▸ Task to carry out: Reproduce the entries word for word, from their first line up to and including the line that contains "genus: Spoladea".

▸ Material:

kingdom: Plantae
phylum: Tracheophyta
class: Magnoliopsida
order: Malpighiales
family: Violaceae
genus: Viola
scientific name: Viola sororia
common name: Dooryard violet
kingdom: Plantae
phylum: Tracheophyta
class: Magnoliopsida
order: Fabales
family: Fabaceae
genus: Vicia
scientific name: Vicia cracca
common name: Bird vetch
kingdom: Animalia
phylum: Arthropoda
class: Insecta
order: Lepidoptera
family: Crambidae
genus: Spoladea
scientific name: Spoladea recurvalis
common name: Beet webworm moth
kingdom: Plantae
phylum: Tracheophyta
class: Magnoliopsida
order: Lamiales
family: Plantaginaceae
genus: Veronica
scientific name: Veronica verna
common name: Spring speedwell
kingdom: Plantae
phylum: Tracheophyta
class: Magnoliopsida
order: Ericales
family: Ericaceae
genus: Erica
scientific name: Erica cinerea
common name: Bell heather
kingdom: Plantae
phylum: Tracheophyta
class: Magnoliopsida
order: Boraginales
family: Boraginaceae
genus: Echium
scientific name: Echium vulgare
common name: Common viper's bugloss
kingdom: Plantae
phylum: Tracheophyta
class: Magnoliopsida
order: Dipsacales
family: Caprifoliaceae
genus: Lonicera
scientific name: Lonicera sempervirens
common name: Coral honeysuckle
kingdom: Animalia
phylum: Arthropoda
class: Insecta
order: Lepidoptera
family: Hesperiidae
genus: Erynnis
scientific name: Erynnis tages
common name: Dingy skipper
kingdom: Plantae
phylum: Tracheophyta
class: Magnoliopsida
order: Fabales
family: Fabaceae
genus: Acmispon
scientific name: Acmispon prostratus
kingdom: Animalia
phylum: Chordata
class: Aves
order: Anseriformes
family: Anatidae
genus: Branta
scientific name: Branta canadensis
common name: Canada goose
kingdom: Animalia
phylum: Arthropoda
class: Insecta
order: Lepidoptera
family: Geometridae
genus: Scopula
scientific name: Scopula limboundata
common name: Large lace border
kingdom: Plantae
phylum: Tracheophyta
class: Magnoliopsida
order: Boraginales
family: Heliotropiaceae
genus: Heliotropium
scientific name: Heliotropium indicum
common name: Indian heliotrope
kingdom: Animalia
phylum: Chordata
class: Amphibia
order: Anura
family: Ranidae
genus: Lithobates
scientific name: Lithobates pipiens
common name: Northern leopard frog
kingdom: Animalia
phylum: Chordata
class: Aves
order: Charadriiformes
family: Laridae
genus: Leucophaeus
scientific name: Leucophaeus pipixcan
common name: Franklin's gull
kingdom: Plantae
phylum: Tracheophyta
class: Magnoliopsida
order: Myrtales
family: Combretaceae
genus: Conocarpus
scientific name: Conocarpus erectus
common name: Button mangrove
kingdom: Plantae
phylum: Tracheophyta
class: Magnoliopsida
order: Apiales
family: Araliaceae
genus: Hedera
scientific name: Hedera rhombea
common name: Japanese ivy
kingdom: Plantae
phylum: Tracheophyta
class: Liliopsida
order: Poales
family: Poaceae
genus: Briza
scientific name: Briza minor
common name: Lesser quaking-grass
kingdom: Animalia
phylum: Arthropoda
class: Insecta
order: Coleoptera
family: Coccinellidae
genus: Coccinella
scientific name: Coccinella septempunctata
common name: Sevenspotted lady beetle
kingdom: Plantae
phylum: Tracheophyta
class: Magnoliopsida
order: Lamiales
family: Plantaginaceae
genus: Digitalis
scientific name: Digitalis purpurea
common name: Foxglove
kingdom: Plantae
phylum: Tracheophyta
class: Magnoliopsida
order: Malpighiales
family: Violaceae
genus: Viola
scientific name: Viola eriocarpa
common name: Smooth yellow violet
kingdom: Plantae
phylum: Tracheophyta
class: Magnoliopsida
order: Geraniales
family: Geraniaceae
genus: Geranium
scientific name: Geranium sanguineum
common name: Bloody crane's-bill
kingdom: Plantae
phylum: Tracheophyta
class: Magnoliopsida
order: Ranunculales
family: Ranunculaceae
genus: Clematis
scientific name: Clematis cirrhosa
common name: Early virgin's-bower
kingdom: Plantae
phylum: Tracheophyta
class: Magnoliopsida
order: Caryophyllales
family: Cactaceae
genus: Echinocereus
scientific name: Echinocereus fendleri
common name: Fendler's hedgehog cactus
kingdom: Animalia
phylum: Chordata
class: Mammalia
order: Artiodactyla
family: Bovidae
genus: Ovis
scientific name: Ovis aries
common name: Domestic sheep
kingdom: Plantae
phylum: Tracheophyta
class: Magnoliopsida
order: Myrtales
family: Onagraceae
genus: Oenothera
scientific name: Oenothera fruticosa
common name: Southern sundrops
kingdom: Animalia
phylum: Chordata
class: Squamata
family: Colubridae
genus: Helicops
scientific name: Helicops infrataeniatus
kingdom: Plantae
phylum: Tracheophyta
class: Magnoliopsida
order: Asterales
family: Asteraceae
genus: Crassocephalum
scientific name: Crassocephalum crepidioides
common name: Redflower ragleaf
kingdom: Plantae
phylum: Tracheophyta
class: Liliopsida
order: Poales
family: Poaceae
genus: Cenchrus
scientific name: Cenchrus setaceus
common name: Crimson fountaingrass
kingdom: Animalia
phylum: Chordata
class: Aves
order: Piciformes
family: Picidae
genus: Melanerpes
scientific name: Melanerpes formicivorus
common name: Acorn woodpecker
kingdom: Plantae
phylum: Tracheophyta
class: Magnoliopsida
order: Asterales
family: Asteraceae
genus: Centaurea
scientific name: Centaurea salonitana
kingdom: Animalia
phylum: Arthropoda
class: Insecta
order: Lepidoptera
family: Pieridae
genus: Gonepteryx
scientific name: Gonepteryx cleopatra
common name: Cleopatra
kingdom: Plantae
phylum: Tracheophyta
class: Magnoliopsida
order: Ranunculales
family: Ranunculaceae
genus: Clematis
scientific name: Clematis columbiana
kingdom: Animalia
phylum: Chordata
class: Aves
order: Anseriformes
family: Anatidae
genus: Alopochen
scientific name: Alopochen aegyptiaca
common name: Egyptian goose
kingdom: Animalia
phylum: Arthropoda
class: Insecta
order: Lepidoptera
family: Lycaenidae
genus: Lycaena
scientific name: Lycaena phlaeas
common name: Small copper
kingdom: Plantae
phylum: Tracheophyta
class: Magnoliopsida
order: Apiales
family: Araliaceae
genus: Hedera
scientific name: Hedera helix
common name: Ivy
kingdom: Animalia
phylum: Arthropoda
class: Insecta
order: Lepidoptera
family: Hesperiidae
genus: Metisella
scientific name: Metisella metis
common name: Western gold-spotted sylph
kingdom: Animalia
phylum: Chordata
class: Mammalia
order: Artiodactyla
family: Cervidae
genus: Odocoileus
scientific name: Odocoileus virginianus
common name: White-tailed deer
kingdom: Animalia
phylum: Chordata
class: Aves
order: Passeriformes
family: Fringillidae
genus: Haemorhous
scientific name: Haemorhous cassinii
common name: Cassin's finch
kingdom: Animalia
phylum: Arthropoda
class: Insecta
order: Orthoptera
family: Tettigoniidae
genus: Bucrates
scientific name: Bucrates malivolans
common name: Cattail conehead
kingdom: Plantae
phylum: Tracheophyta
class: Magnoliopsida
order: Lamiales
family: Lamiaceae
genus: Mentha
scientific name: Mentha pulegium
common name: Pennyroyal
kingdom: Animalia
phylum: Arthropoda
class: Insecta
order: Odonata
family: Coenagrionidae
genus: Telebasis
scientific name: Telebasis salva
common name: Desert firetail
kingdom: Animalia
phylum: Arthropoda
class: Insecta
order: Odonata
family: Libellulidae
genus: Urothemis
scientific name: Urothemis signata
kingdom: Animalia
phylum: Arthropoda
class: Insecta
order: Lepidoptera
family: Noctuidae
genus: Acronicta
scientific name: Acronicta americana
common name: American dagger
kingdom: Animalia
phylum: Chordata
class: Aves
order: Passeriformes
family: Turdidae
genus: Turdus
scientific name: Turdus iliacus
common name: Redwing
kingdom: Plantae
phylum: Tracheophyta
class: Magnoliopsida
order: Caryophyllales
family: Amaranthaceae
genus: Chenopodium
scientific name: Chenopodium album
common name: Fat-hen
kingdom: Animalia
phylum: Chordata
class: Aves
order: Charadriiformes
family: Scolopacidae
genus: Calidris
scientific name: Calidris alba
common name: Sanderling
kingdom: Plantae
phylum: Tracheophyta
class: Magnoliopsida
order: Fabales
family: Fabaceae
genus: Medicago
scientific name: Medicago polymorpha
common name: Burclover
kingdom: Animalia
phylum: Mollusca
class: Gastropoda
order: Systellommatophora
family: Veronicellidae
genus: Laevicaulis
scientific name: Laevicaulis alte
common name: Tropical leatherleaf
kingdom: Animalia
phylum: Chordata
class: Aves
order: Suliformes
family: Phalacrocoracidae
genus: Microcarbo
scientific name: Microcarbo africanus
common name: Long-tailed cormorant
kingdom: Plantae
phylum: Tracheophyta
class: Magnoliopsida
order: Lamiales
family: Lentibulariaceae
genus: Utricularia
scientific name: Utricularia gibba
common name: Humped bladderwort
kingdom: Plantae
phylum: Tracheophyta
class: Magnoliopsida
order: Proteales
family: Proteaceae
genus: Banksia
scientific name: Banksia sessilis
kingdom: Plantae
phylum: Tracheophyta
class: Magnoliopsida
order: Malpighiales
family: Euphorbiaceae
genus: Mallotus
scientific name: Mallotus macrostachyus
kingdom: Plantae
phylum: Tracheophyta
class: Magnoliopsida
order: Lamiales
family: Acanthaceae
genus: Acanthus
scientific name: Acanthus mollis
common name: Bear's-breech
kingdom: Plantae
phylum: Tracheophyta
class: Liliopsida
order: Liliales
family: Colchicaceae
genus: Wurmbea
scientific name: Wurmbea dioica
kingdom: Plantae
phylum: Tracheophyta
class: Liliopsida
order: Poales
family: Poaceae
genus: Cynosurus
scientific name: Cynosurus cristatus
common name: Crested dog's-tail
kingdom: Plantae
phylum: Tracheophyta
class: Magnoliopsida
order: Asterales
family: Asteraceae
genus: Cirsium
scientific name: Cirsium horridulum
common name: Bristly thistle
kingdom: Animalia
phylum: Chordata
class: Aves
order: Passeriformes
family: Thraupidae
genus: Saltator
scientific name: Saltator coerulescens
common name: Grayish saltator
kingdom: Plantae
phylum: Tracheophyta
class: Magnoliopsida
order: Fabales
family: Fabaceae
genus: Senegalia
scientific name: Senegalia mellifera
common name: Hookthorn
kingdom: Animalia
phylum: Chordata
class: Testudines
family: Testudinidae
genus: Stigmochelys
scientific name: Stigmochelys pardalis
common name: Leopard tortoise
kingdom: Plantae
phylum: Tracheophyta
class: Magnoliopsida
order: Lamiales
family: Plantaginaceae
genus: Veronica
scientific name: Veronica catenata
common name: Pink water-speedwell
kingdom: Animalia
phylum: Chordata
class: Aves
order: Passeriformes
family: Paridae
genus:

▸ Complete response:
kingdom: Plantae
phylum: Tracheophyta
class: Magnoliopsida
order: Malpighiales
family: Violaceae
genus: Viola
scientific name: Viola sororia
common name: Dooryard violet
kingdom: Plantae
phylum: Tracheophyta
class: Magnoliopsida
order: Fabales
family: Fabaceae
genus: Vicia
scientific name: Vicia cracca
common name: Bird vetch
kingdom: Animalia
phylum: Arthropoda
class: Insecta
order: Lepidoptera
family: Crambidae
genus: Spoladea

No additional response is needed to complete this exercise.